>> START
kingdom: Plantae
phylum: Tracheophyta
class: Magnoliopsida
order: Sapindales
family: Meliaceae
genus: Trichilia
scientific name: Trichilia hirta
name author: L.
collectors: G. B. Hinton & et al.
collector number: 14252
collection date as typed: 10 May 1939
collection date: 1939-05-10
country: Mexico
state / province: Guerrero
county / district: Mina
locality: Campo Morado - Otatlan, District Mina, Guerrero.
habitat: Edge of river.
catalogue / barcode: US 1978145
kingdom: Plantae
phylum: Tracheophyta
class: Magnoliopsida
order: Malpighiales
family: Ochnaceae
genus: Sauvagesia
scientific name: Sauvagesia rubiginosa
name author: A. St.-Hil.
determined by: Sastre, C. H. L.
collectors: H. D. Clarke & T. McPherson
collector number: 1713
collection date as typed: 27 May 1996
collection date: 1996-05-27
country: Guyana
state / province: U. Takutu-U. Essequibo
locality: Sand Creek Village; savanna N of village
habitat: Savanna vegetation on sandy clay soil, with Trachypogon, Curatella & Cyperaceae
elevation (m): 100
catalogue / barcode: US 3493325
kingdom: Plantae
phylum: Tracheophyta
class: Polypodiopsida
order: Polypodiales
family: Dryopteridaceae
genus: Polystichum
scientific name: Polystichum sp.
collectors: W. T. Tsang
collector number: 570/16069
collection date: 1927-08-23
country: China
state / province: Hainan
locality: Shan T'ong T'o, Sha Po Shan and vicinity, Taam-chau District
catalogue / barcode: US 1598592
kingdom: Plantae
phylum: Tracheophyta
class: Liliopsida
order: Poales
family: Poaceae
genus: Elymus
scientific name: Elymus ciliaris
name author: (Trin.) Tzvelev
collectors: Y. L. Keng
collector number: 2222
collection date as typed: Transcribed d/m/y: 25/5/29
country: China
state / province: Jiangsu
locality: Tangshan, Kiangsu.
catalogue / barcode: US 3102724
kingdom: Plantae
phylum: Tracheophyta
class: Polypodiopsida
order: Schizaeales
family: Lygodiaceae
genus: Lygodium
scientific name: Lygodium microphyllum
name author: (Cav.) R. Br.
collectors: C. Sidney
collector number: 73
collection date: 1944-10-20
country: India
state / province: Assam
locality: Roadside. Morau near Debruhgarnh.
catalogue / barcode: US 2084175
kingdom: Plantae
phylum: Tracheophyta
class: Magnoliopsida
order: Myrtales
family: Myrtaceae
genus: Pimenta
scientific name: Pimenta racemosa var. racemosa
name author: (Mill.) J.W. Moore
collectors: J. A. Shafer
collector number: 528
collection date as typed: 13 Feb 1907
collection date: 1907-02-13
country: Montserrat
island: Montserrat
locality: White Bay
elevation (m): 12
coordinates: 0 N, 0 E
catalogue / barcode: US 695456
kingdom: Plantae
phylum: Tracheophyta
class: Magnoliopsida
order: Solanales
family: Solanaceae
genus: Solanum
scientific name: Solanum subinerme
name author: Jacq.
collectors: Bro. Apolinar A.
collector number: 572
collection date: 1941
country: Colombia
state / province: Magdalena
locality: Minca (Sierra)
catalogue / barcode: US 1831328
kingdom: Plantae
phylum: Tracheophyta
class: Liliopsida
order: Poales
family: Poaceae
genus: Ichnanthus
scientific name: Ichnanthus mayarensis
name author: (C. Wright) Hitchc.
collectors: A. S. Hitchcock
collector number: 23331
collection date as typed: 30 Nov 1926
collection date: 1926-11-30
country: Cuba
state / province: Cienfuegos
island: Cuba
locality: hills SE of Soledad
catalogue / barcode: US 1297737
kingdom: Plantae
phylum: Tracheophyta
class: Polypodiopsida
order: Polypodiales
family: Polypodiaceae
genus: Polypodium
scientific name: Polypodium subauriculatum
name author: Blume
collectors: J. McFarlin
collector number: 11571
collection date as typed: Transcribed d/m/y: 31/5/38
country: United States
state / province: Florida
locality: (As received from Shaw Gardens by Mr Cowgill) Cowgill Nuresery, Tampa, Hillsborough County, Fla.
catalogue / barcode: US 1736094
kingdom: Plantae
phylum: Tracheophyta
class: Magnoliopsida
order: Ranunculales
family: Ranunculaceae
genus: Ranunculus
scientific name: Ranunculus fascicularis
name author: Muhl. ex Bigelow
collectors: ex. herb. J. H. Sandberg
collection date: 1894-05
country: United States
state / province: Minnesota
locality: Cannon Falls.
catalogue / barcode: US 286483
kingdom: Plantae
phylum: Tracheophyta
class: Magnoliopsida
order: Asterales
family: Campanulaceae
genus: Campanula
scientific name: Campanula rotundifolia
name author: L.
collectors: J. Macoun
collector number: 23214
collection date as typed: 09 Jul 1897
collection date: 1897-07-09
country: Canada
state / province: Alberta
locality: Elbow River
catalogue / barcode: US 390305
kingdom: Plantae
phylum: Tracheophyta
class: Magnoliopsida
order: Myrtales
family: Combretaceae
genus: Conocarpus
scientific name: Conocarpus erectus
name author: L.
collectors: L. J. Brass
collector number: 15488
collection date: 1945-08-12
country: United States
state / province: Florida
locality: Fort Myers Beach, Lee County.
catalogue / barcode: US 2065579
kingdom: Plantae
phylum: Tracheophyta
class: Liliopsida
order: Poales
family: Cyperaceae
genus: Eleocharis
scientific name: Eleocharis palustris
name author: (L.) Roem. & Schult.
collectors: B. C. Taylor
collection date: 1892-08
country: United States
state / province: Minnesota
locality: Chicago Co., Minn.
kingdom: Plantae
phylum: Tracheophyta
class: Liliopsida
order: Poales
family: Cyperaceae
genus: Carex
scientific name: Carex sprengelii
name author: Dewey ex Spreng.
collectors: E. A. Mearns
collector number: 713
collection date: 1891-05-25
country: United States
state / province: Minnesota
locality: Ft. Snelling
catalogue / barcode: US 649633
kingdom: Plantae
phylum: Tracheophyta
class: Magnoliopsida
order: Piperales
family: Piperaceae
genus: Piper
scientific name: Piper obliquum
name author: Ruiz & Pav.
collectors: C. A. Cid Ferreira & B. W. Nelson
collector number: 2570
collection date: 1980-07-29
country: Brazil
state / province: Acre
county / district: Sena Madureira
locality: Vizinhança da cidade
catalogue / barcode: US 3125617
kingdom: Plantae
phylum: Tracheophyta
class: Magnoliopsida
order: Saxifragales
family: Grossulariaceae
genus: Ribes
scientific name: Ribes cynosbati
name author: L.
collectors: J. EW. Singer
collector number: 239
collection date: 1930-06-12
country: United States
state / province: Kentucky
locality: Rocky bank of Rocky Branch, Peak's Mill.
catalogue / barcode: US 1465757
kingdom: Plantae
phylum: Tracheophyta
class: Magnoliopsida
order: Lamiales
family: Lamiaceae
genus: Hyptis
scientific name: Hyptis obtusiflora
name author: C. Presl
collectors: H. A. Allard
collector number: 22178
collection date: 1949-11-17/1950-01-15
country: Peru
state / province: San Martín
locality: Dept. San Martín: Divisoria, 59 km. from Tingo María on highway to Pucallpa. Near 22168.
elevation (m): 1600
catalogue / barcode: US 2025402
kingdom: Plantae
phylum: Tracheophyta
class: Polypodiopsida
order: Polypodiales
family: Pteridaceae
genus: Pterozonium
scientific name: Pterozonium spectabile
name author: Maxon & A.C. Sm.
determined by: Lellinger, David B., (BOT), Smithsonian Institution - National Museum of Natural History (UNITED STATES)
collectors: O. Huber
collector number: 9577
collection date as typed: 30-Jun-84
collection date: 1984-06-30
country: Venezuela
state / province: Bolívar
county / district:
>> END
## [JOB]
Pull every line of the listing above and copy each one word for word, in the same order, with nothing changed.

## [WORKED ANSWER]
kingdom: Plantae
phylum: Tracheophyta
class: Magnoliopsida
order: Sapindales
family: Meliaceae
genus: Trichilia
scientific name: Trichilia hirta
name author: L.
collectors: G. B. Hinton & et al.
collector number: 14252
collection date as typed: 10 May 1939
collection date: 1939-05-10
country: Mexico
state / province: Guerrero
county / district: Mina
locality: Campo Morado - Otatlan, District Mina, Guerrero.
habitat: Edge of river.
catalogue / barcode: US 1978145
kingdom: Plantae
phylum: Tracheophyta
class: Magnoliopsida
order: Malpighiales
family: Ochnaceae
genus: Sauvagesia
scientific name: Sauvagesia rubiginosa
name author: A. St.-Hil.
determined by: Sastre, C. H. L.
collectors: H. D. Clarke & T. McPherson
collector number: 1713
collection date as typed: 27 May 1996
collection date: 1996-05-27
country: Guyana
state / province: U. Takutu-U. Essequibo
locality: Sand Creek Village; savanna N of village
habitat: Savanna vegetation on sandy clay soil, with Trachypogon, Curatella & Cyperaceae
elevation (m): 100
catalogue / barcode: US 3493325
kingdom: Plantae
phylum: Tracheophyta
class: Polypodiopsida
order: Polypodiales
family: Dryopteridaceae
genus: Polystichum
scientific name: Polystichum sp.
collectors: W. T. Tsang
collector number: 570/16069
collection date: 1927-08-23
country: China
state / province: Hainan
locality: Shan T'ong T'o, Sha Po Shan and vicinity, Taam-chau District
catalogue / barcode: US 1598592
kingdom: Plantae
phylum: Tracheophyta
class: Liliopsida
order: Poales
family: Poaceae
genus: Elymus
scientific name: Elymus ciliaris
name author: (Trin.) Tzvelev
collectors: Y. L. Keng
collector number: 2222
collection date as typed: Transcribed d/m/y: 25/5/29
country: China
state / province: Jiangsu
locality: Tangshan, Kiangsu.
catalogue / barcode: US 3102724
kingdom: Plantae
phylum: Tracheophyta
class: Polypodiopsida
order: Schizaeales
family: Lygodiaceae
genus: Lygodium
scientific name: Lygodium microphyllum
name author: (Cav.) R. Br.
collectors: C. Sidney
collector number: 73
collection date: 1944-10-20
country: India
state / province: Assam
locality: Roadside. Morau near Debruhgarnh.
catalogue / barcode: US 2084175
kingdom: Plantae
phylum: Tracheophyta
class: Magnoliopsida
order: Myrtales
family: Myrtaceae
genus: Pimenta
scientific name: Pimenta racemosa var. racemosa
name author: (Mill.) J.W. Moore
collectors: J. A. Shafer
collector number: 528
collection date as typed: 13 Feb 1907
collection date: 1907-02-13
country: Montserrat
island: Montserrat
locality: White Bay
elevation (m): 12
coordinates: 0 N, 0 E
catalogue / barcode: US 695456
kingdom: Plantae
phylum: Tracheophyta
class: Magnoliopsida
order: Solanales
family: Solanaceae
genus: Solanum
scientific name: Solanum subinerme
name author: Jacq.
collectors: Bro. Apolinar A.
collector number: 572
collection date: 1941
country: Colombia
state / province: Magdalena
locality: Minca (Sierra)
catalogue / barcode: US 1831328
kingdom: Plantae
phylum: Tracheophyta
class: Liliopsida
order: Poales
family: Poaceae
genus: Ichnanthus
scientific name: Ichnanthus mayarensis
name author: (C. Wright) Hitchc.
collectors: A. S. Hitchcock
collector number: 23331
collection date as typed: 30 Nov 1926
collection date: 1926-11-30
country: Cuba
state / province: Cienfuegos
island: Cuba
locality: hills SE of Soledad
catalogue / barcode: US 1297737
kingdom: Plantae
phylum: Tracheophyta
class: Polypodiopsida
order: Polypodiales
family: Polypodiaceae
genus: Polypodium
scientific name: Polypodium subauriculatum
name author: Blume
collectors: J. McFarlin
collector number: 11571
collection date as typed: Transcribed d/m/y: 31/5/38
country: United States
state / province: Florida
locality: (As received from Shaw Gardens by Mr Cowgill) Cowgill Nuresery, Tampa, Hillsborough County, Fla.
catalogue / barcode: US 1736094
kingdom: Plantae
phylum: Tracheophyta
class: Magnoliopsida
order: Ranunculales
family: Ranunculaceae
genus: Ranunculus
scientific name: Ranunculus fascicularis
name author: Muhl. ex Bigelow
collectors: ex. herb. J. H. Sandberg
collection date: 1894-05
country: United States
state / province: Minnesota
locality: Cannon Falls.
catalogue / barcode: US 286483
kingdom: Plantae
phylum: Tracheophyta
class: Magnoliopsida
order: Asterales
family: Campanulaceae
genus: Campanula
scientific name: Campanula rotundifolia
name author: L.
collectors: J. Macoun
collector number: 23214
collection date as typed: 09 Jul 1897
collection date: 1897-07-09
country: Canada
state / province: Alberta
locality: Elbow River
catalogue / barcode: US 390305
kingdom: Plantae
phylum: Tracheophyta
class: Magnoliopsida
order: Myrtales
family: Combretaceae
genus: Conocarpus
scientific name: Conocarpus erectus
name author: L.
collectors: L. J. Brass
collector number: 15488
collection date: 1945-08-12
country: United States
state / province: Florida
locality: Fort Myers Beach, Lee County.
catalogue / barcode: US 2065579
kingdom: Plantae
phylum: Tracheophyta
class: Liliopsida
order: Poales
family: Cyperaceae
genus: Eleocharis
scientific name: Eleocharis palustris
name author: (L.) Roem. & Schult.
collectors: B. C. Taylor
collection date: 1892-08
country: United States
state / province: Minnesota
locality: Chicago Co., Minn.
kingdom: Plantae
phylum: Tracheophyta
class: Liliopsida
order: Poales
family: Cyperaceae
genus: Carex
scientific name: Carex sprengelii
name author: Dewey ex Spreng.
collectors: E. A. Mearns
collector number: 713
collection date: 1891-05-25
country: United States
state / province: Minnesota
locality: Ft. Snelling
catalogue / barcode: US 649633
kingdom: Plantae
phylum: Tracheophyta
class: Magnoliopsida
order: Piperales
family: Piperaceae
genus: Piper
scientific name: Piper obliquum
name author: Ruiz & Pav.
collectors: C. A. Cid Ferreira & B. W. Nelson
collector number: 2570
collection date: 1980-07-29
country: Brazil
state / province: Acre
county / district: Sena Madureira
locality: Vizinhança da cidade
catalogue / barcode: US 3125617
kingdom: Plantae
phylum: Tracheophyta
class: Magnoliopsida
order: Saxifragales
family: Grossulariaceae
genus: Ribes
scientific name: Ribes cynosbati
name author: L.
collectors: J. EW. Singer
collector number: 239
collection date: 1930-06-12
country: United States
state / province: Kentucky
locality: Rocky bank of Rocky Branch, Peak's Mill.
catalogue / barcode: US 1465757
kingdom: Plantae
phylum: Tracheophyta
class: Magnoliopsida
order: Lamiales
family: Lamiaceae
genus: Hyptis
scientific name: Hyptis obtusiflora
name author: C. Presl
collectors: H. A. Allard
collector number: 22178
collection date: 1949-11-17/1950-01-15
country: Peru
state / province: San Martín
locality: Dept. San Martín: Divisoria, 59 km. from Tingo María on highway to Pucallpa. Near 22168.
elevation (m): 1600
catalogue / barcode: US 2025402
kingdom: Plantae
phylum: Tracheophyta
class: Polypodiopsida
order: Polypodiales
family: Pteridaceae
genus: Pterozonium
scientific name: Pterozonium spectabile
name author: Maxon & A.C. Sm.
determined by: Lellinger, David B., (BOT), Smithsonian Institution - National Museum of Natural History (UNITED STATES)
collectors: O. Huber
collector number: 9577
collection date as typed: 30-Jun-84
collection date: 1984-06-30
country: Venezuela
state / province: Bolívar
county / district:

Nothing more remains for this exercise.